• Instructions to follow: Repeat, exactly and with no pictures, the lines that run from the beginning of the entries through the line containing "left hip: (667, 483)".

Human pose images with coordinates:
========================================================================

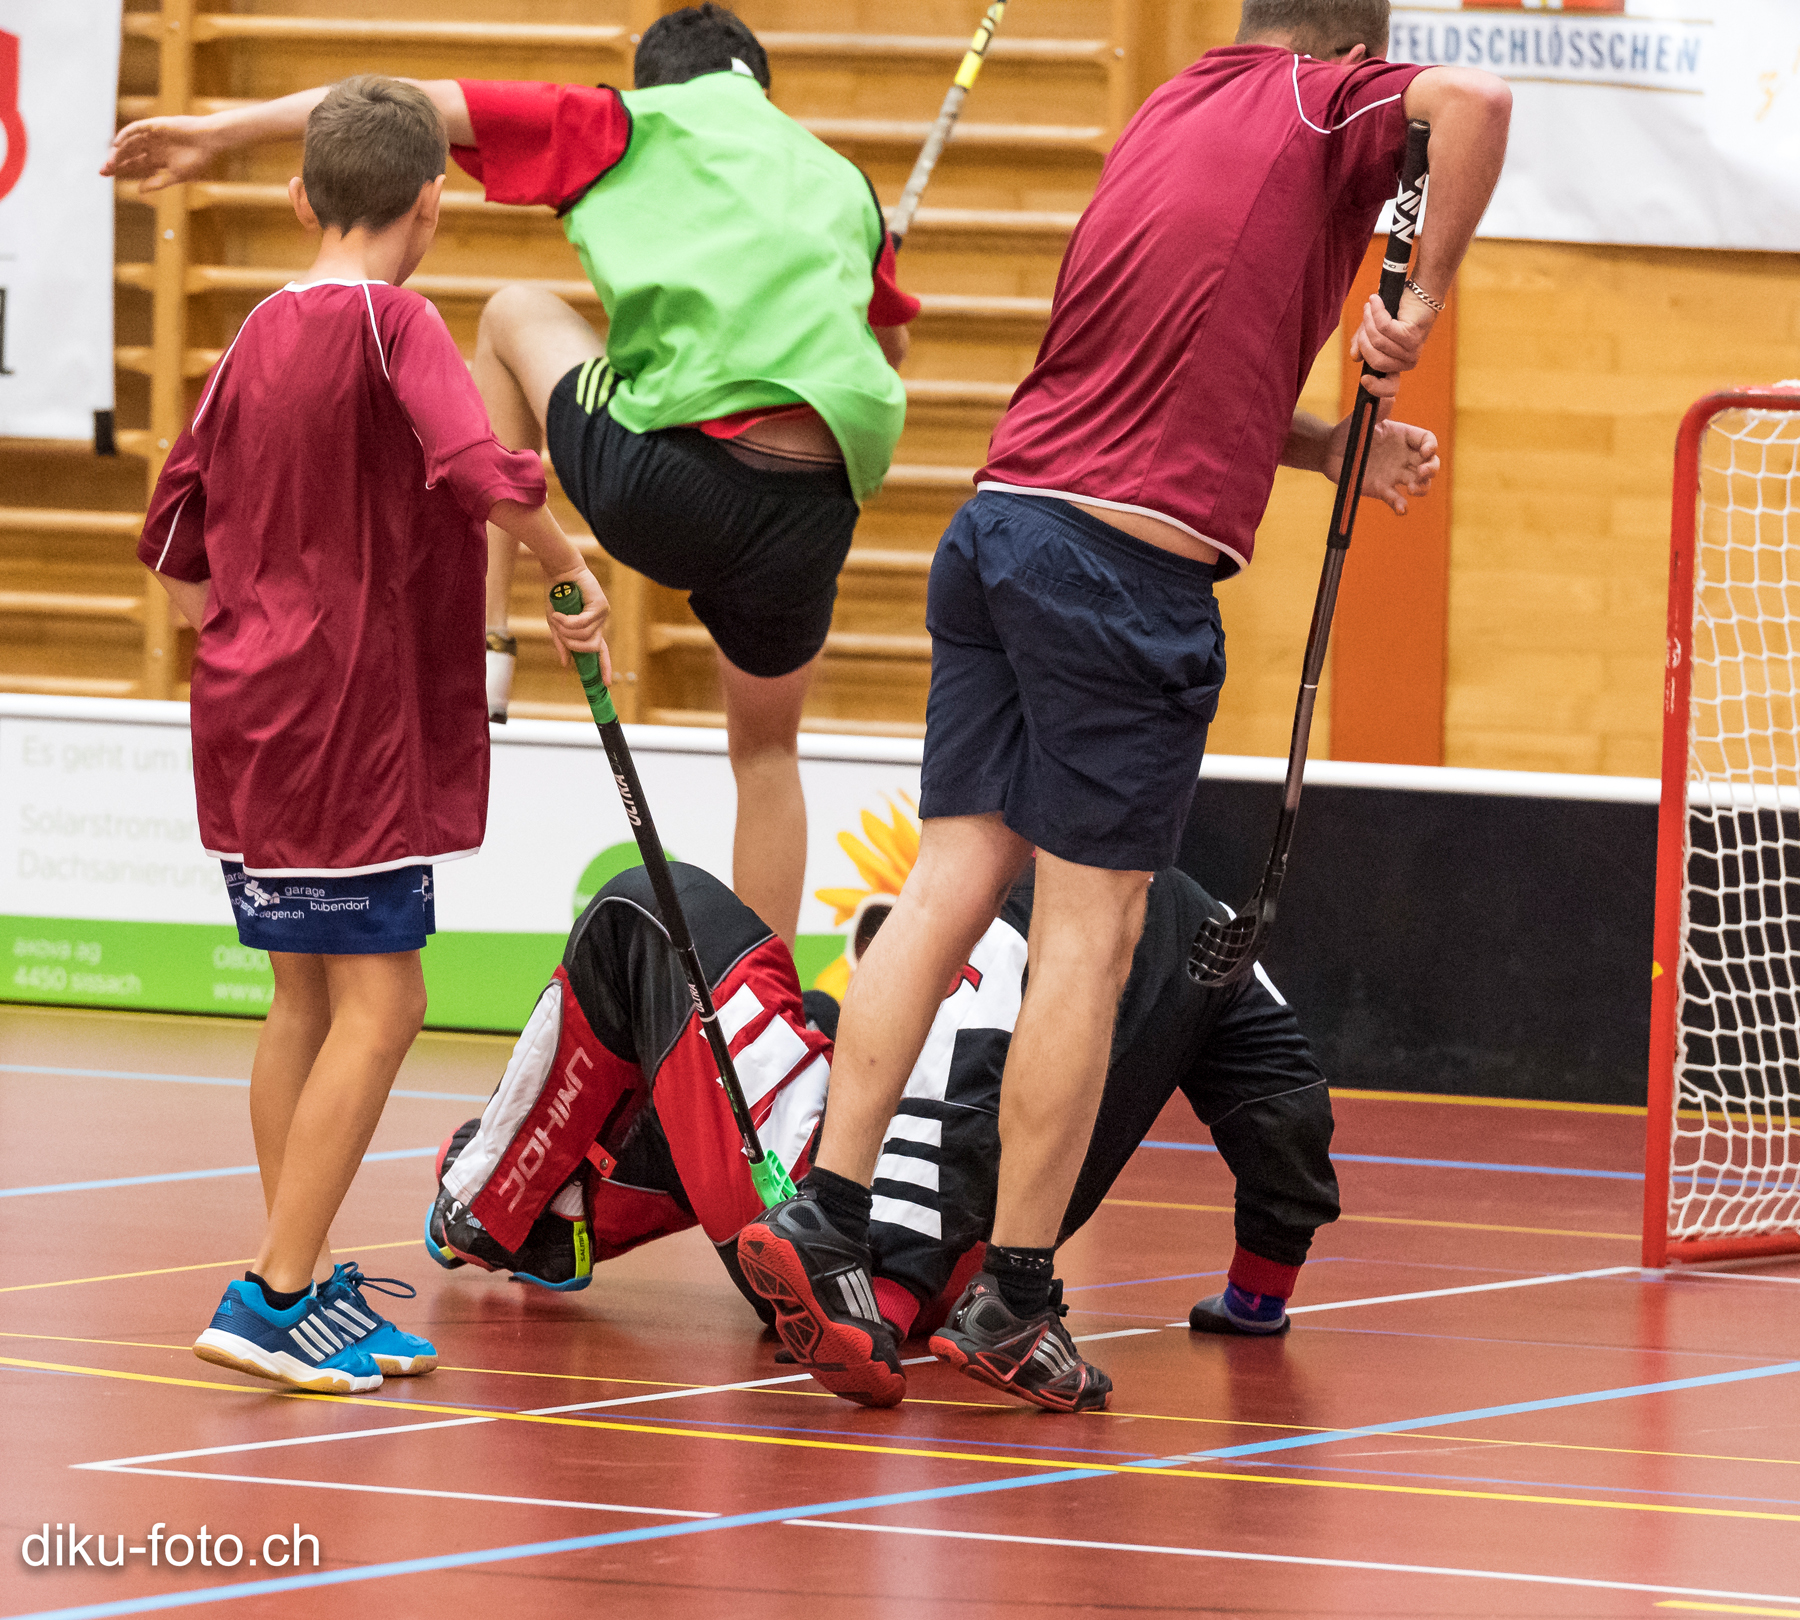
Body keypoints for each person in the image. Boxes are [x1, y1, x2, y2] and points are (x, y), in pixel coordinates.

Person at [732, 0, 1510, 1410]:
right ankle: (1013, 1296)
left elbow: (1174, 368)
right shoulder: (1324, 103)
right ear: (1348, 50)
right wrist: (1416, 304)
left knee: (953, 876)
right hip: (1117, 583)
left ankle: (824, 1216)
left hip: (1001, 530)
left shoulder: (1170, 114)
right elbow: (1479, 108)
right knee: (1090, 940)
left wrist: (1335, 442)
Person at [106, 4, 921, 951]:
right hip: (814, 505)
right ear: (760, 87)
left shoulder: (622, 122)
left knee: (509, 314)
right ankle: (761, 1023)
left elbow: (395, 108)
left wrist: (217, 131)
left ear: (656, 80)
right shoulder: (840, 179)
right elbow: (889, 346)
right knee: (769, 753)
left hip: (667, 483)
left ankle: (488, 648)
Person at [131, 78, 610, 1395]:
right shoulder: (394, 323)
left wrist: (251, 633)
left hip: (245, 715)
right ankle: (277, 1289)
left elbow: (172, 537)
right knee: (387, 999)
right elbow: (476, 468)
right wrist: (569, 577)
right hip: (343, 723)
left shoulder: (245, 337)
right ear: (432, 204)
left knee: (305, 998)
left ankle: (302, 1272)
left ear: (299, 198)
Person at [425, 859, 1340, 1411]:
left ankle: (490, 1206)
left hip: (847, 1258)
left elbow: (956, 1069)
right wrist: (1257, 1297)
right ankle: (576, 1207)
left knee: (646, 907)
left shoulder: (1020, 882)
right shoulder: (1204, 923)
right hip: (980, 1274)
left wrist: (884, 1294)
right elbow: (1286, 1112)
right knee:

========================================================================

• Answer for the task:
Body keypoints for each person in the image. Boxes are [x1, y1, x2, y2] and points are (x, y), in pixel coordinates.

Person at [732, 0, 1510, 1410]:
right ankle: (1013, 1296)
left elbow: (1174, 368)
right shoulder: (1324, 103)
right ear: (1348, 50)
right wrist: (1416, 304)
left knee: (953, 876)
right hip: (1117, 583)
left ankle: (824, 1216)
left hip: (1001, 530)
left shoulder: (1170, 114)
right elbow: (1479, 108)
right knee: (1090, 940)
left wrist: (1335, 442)
Person at [106, 4, 921, 951]:
right hip: (814, 505)
right ear: (760, 87)
left shoulder: (622, 122)
left knee: (509, 314)
right ankle: (761, 1023)
left elbow: (395, 108)
left wrist: (217, 131)
left ear: (656, 80)
right shoulder: (840, 179)
right elbow: (889, 346)
right knee: (769, 753)
left hip: (667, 483)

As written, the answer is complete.